Very little detail was offered on just how commercial bearers would go about providing the public safety community with the services identified by CCBG above; or how, or when, they would meet the requirements for a resilient network.

What was clear from the audience questions is that there is considerable unease among public safety professionals as to the current fitness for purpose of the LTE standard and the adequacy of using commercial bearers. 

Speaking to Wireless after the event, British APCO chief executive Tony Antoniou, summed up this concern by saying: ‘There is a huge credibility gap.
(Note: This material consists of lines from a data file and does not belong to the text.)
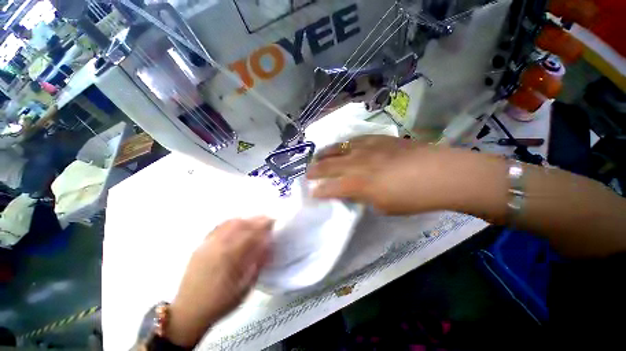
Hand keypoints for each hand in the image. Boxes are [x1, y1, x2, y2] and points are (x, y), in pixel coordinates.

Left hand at [167, 217, 272, 346]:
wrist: (189, 312)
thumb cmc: (220, 302)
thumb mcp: (245, 287)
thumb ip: (257, 263)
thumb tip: (267, 244)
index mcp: (230, 256)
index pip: (251, 233)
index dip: (264, 226)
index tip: (273, 222)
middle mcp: (218, 245)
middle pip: (241, 224)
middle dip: (257, 220)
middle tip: (267, 220)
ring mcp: (208, 243)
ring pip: (229, 223)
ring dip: (245, 220)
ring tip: (255, 221)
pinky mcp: (201, 245)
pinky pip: (218, 227)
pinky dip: (231, 222)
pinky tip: (237, 224)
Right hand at [306, 135, 465, 214]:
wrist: (440, 173)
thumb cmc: (412, 197)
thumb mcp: (383, 207)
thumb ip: (363, 198)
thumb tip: (351, 193)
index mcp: (357, 184)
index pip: (330, 188)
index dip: (319, 192)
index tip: (312, 193)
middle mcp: (356, 163)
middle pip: (328, 165)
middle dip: (315, 171)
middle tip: (307, 173)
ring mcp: (366, 148)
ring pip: (338, 148)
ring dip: (325, 154)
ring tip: (318, 156)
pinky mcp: (377, 139)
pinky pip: (354, 139)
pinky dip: (344, 144)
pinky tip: (342, 145)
Technologists have their clear vision of how the mission critical capabilities can be provided over a new technology like LTE. But unless they can engender belief and assurance, among the professional practitioners of public safety, the gap can generate damaging doubt.

‘So, some intense work is needed to reassure our community as to how and why the technology works and is able to deliver the service that we need to save lives on a 24/7 basis, irrespective of any scenario, including 7/7 and worse.’ 

Antoniou points out that if commercial networks are used then Quality of Service (QoS) will be one of the most critical factors in maintaining the emergency service ‘pipe within the pipe’ that represents both a guaranteed ‘amount’ of throughput, and provides priority over other traffic types and other sources and destinations. 

Quality of service

‘QoS works,’ says Antoniou, ‘but it’s only as good as the implementation. We need reassurance here. We also have a huge gap in belief.’ Public safety users will need to be convinced that their commercial partners will recognise when their priority is paramount. The concern is that commercial networks will be reluctant to override the needs of their large corporate customers and ordinary subscribers.

To provide this reassurance Antoniou believes QoS must be backed up by some serious law, but are there any existing written legal precedents that can be used as a model? He also questions who is going to ensure that this is fit for purpose across all the component services and agencies.

Antoniou feels strongly that if the emergency services are to make a major step-change to a new technology by 2016, then all parties need to get behind it to make it a success. A great deal of work needs to be done to ensure the right technical solution is established and underpinned by the right legal framework. 

Above all the emergency services need reassuring that the tools they are going to get are the right ones for them to continue saving lives. The culture change will be considerable, so Government needs to take the emergency services with them when it finally decides on what its ESMCP solution will be.

To do this he says Government must mandate the successful implementation of what he calls the four Cs: 

Capacity

Capability: the minimum requirement is the capabilities public safety has today with TETRA – talk groups, red button, push-to-talk, priority, pre-emption, etc

Coverage: solid reassurance that if anything coverage will benefit from moving to a new technology – e.g. better in-building coverage and it ought to cover existing challenges over coverage in remote locations, open spaces and locations incorporating critical national infrastructure and assets 

Criticality: a guarantee that when the emergency services need the network it is there and they can do what they need to – priority, pre-emption, smart implementation of QoS etc; resilience – that there is a planned fallback if emergency service communication devices do not work, so they can still save lives.

‘My own view is that we haven’t got to get into a crusade here. I think these messages are already understood, but it is not just a case of implementing a clever technical solution; hearts and minds need to be won, so the support of all parties is really necessary,’ says Antoniou.

‘We think B-APCO can help here and we are actively planning events to help people understand the issues. We have close ties with the APCO in the US, so we hope to bring experiences and learnings from the roll-out of the US FirstNet LTE public safety network to the UK.’